◆ **Assignment**:
Keep every word of the listing and drop the images when you write it out.

◆ **Available data**:
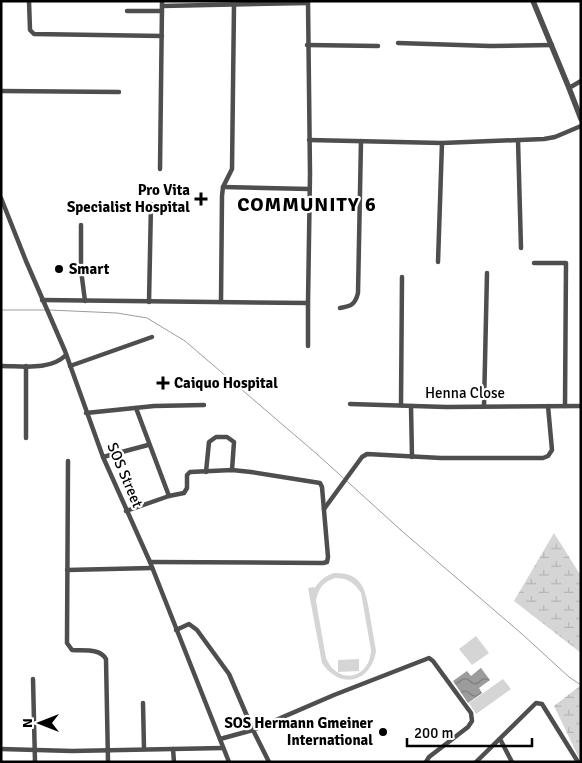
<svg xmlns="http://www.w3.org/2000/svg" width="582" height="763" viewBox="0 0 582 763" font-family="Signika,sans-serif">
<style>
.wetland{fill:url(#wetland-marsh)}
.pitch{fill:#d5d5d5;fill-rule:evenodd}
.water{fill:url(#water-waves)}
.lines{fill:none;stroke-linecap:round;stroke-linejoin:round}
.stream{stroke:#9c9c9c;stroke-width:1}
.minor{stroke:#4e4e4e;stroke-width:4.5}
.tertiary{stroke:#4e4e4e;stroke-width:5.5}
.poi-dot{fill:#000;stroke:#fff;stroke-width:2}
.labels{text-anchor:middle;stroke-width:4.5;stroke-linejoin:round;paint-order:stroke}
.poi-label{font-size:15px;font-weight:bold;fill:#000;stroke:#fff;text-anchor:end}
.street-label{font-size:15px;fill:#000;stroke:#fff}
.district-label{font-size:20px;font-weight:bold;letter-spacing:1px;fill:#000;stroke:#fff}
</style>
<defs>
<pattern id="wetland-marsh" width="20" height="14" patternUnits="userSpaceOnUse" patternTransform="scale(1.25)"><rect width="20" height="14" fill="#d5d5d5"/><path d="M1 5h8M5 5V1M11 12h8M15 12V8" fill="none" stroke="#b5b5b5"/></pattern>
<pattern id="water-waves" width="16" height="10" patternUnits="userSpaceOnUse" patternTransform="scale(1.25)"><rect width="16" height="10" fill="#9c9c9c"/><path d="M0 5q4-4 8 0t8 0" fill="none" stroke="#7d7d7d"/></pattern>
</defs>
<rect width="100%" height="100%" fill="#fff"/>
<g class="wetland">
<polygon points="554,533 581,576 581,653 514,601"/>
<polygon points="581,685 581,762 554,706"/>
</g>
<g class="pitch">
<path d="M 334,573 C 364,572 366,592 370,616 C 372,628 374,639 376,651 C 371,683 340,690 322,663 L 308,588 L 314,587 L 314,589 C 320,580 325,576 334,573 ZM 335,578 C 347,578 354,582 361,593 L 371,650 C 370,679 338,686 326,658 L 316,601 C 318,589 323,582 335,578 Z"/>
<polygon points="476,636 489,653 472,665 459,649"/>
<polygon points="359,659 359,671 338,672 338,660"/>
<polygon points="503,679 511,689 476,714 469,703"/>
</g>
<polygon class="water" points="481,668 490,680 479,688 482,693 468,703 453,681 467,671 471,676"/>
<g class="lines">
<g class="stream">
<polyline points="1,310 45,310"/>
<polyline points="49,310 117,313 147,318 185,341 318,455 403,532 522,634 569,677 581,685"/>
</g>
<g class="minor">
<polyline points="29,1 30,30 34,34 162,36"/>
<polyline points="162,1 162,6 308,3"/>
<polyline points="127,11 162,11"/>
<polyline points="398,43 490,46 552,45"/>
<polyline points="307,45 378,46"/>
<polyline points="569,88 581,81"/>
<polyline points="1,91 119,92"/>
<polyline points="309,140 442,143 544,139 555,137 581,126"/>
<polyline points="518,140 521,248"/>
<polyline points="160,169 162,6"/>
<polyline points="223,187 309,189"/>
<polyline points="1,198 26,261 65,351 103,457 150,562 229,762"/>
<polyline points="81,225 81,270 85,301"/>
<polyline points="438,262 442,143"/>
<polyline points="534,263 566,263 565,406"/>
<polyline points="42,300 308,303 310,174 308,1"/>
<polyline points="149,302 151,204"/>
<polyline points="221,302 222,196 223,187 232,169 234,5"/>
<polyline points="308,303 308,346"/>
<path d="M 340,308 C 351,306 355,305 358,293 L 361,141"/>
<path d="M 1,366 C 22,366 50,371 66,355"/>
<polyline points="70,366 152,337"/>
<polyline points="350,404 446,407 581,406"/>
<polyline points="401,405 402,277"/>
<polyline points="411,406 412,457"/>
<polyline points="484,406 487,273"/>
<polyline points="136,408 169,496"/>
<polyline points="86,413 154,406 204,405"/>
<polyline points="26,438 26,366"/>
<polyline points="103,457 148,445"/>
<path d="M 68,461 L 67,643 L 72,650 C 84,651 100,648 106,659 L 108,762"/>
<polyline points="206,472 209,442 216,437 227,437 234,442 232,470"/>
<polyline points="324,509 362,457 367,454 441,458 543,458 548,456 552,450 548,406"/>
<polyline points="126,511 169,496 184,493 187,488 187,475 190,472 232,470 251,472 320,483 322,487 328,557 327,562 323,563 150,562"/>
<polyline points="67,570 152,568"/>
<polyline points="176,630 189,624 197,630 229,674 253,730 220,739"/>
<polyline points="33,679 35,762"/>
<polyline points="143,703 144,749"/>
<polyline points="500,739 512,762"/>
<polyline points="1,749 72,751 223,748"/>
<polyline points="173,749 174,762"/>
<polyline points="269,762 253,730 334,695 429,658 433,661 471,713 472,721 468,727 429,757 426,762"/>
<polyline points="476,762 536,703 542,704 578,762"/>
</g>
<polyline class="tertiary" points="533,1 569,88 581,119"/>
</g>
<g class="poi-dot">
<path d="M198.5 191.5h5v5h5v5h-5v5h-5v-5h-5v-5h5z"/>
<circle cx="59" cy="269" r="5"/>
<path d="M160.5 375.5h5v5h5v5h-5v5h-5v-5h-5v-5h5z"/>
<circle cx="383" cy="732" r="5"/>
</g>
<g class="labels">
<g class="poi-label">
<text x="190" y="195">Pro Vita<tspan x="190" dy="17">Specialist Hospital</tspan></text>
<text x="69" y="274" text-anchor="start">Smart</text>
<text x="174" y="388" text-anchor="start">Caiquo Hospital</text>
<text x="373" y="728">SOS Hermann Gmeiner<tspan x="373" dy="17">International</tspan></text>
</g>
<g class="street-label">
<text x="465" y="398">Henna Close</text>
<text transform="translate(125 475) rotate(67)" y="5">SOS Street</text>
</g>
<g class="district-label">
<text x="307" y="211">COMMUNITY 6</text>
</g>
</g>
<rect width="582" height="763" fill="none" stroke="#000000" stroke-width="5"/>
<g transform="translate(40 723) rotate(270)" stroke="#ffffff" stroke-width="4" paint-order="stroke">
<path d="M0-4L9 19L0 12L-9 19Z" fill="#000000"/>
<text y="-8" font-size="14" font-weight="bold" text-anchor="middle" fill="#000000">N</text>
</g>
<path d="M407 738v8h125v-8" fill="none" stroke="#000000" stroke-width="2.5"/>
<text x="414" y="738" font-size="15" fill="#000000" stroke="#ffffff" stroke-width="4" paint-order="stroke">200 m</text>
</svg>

◆ **Reply**:
<svg xmlns="http://www.w3.org/2000/svg" width="582" height="763" viewBox="0 0 582 763" font-family="Signika,sans-serif">
<style>
.wetland{fill:url(#wetland-marsh)}
.pitch{fill:#d5d5d5;fill-rule:evenodd}
.water{fill:url(#water-waves)}
.lines{fill:none;stroke-linecap:round;stroke-linejoin:round}
.stream{stroke:#9c9c9c;stroke-width:1}
.minor{stroke:#4e4e4e;stroke-width:4.5}
.tertiary{stroke:#4e4e4e;stroke-width:5.5}
.poi-dot{fill:#000;stroke:#fff;stroke-width:2}
.labels{text-anchor:middle;stroke-width:4.5;stroke-linejoin:round;paint-order:stroke}
.poi-label{font-size:15px;font-weight:bold;fill:#000;stroke:#fff;text-anchor:end}
.street-label{font-size:15px;fill:#000;stroke:#fff}
.district-label{font-size:20px;font-weight:bold;letter-spacing:1px;fill:#000;stroke:#fff}
</style>
<defs>
<pattern id="wetland-marsh" width="20" height="14" patternUnits="userSpaceOnUse" patternTransform="scale(1.25)"><rect width="20" height="14" fill="#d5d5d5"/><path d="M1 5h8M5 5V1M11 12h8M15 12V8" fill="none" stroke="#b5b5b5"/></pattern>
<pattern id="water-waves" width="16" height="10" patternUnits="userSpaceOnUse" patternTransform="scale(1.25)"><rect width="16" height="10" fill="#9c9c9c"/><path d="M0 5q4-4 8 0t8 0" fill="none" stroke="#7d7d7d"/></pattern>
</defs>
<rect width="100%" height="100%" fill="#fff"/>
<g class="wetland">
<polygon points="554,533 581,576 581,653 514,601"/>
<polygon points="581,685 581,762 554,706"/>
</g>
<g class="pitch">
<path d="M 334,573 C 364,572 366,592 370,616 C 372,628 374,639 376,651 C 371,683 340,690 322,663 L 308,588 L 314,587 L 314,589 C 320,580 325,576 334,573 ZM 335,578 C 347,578 354,582 361,593 L 371,650 C 370,679 338,686 326,658 L 316,601 C 318,589 323,582 335,578 Z"/>
<polygon points="476,636 489,653 472,665 459,649"/>
<polygon points="359,659 359,671 338,672 338,660"/>
<polygon points="503,679 511,689 476,714 469,703"/>
</g>
<polygon class="water" points="481,668 490,680 479,688 482,693 468,703 453,681 467,671 471,676"/>
<g class="lines">
<g class="stream">
<polyline points="1,310 45,310"/>
<polyline points="49,310 117,313 147,318 185,341 318,455 403,532 522,634 569,677 581,685"/>
</g>
<g class="minor">
<polyline points="29,1 30,30 34,34 162,36"/>
<polyline points="162,1 162,6 308,3"/>
<polyline points="127,11 162,11"/>
<polyline points="398,43 490,46 552,45"/>
<polyline points="307,45 378,46"/>
<polyline points="569,88 581,81"/>
<polyline points="1,91 119,92"/>
<polyline points="309,140 442,143 544,139 555,137 581,126"/>
<polyline points="518,140 521,248"/>
<polyline points="160,169 162,6"/>
<polyline points="223,187 309,189"/>
<polyline points="1,198 26,261 65,351 103,457 150,562 229,762"/>
<polyline points="81,225 81,270 85,301"/>
<polyline points="438,262 442,143"/>
<polyline points="534,263 566,263 565,406"/>
<polyline points="42,300 308,303 310,174 308,1"/>
<polyline points="149,302 151,204"/>
<polyline points="221,302 222,196 223,187 232,169 234,5"/>
<polyline points="308,303 308,346"/>
<path d="M 340,308 C 351,306 355,305 358,293 L 361,141"/>
<path d="M 1,366 C 22,366 50,371 66,355"/>
<polyline points="70,366 152,337"/>
<polyline points="350,404 446,407 581,406"/>
<polyline points="401,405 402,277"/>
<polyline points="411,406 412,457"/>
<polyline points="484,406 487,273"/>
<polyline points="136,408 169,496"/>
<polyline points="86,413 154,406 204,405"/>
<polyline points="26,438 26,366"/>
<polyline points="103,457 148,445"/>
<path d="M 68,461 L 67,643 L 72,650 C 84,651 100,648 106,659 L 108,762"/>
<polyline points="206,472 209,442 216,437 227,437 234,442 232,470"/>
<polyline points="324,509 362,457 367,454 441,458 543,458 548,456 552,450 548,406"/>
<polyline points="126,511 169,496 184,493 187,488 187,475 190,472 232,470 251,472 320,483 322,487 328,557 327,562 323,563 150,562"/>
<polyline points="67,570 152,568"/>
<polyline points="176,630 189,624 197,630 229,674 253,730 220,739"/>
<polyline points="33,679 35,762"/>
<polyline points="143,703 144,749"/>
<polyline points="500,739 512,762"/>
<polyline points="1,749 72,751 223,748"/>
<polyline points="173,749 174,762"/>
<polyline points="269,762 253,730 334,695 429,658 433,661 471,713 472,721 468,727 429,757 426,762"/>
<polyline points="476,762 536,703 542,704 578,762"/>
</g>
<polyline class="tertiary" points="533,1 569,88 581,119"/>
</g>
<g class="poi-dot">
<path d="M198.5 191.5h5v5h5v5h-5v5h-5v-5h-5v-5h5z"/>
<circle cx="59" cy="269" r="5"/>
<path d="M160.5 375.5h5v5h5v5h-5v5h-5v-5h-5v-5h5z"/>
<circle cx="383" cy="732" r="5"/>
</g>
<g class="labels">
<g class="poi-label">
<text x="190" y="195">Pro Vita<tspan x="190" dy="17">Specialist Hospital</tspan></text>
<text x="69" y="274" text-anchor="start">Smart</text>
<text x="174" y="388" text-anchor="start">Caiquo Hospital</text>
<text x="373" y="728">SOS Hermann Gmeiner<tspan x="373" dy="17">International</tspan></text>
</g>
<g class="street-label">
<text x="465" y="398">Henna Close</text>
<text transform="translate(125 475) rotate(67)" y="5">SOS Street</text>
</g>
<g class="district-label">
<text x="307" y="211">COMMUNITY 6</text>
</g>
</g>
<rect width="582" height="763" fill="none" stroke="#000000" stroke-width="5"/>
<g transform="translate(40 723) rotate(270)" stroke="#ffffff" stroke-width="4" paint-order="stroke">
<path d="M0-4L9 19L0 12L-9 19Z" fill="#000000"/>
<text y="-8" font-size="14" font-weight="bold" text-anchor="middle" fill="#000000">N</text>
</g>
<path d="M407 738v8h125v-8" fill="none" stroke="#000000" stroke-width="2.5"/>
<text x="414" y="738" font-size="15" fill="#000000" stroke="#ffffff" stroke-width="4" paint-order="stroke">200 m</text>
</svg>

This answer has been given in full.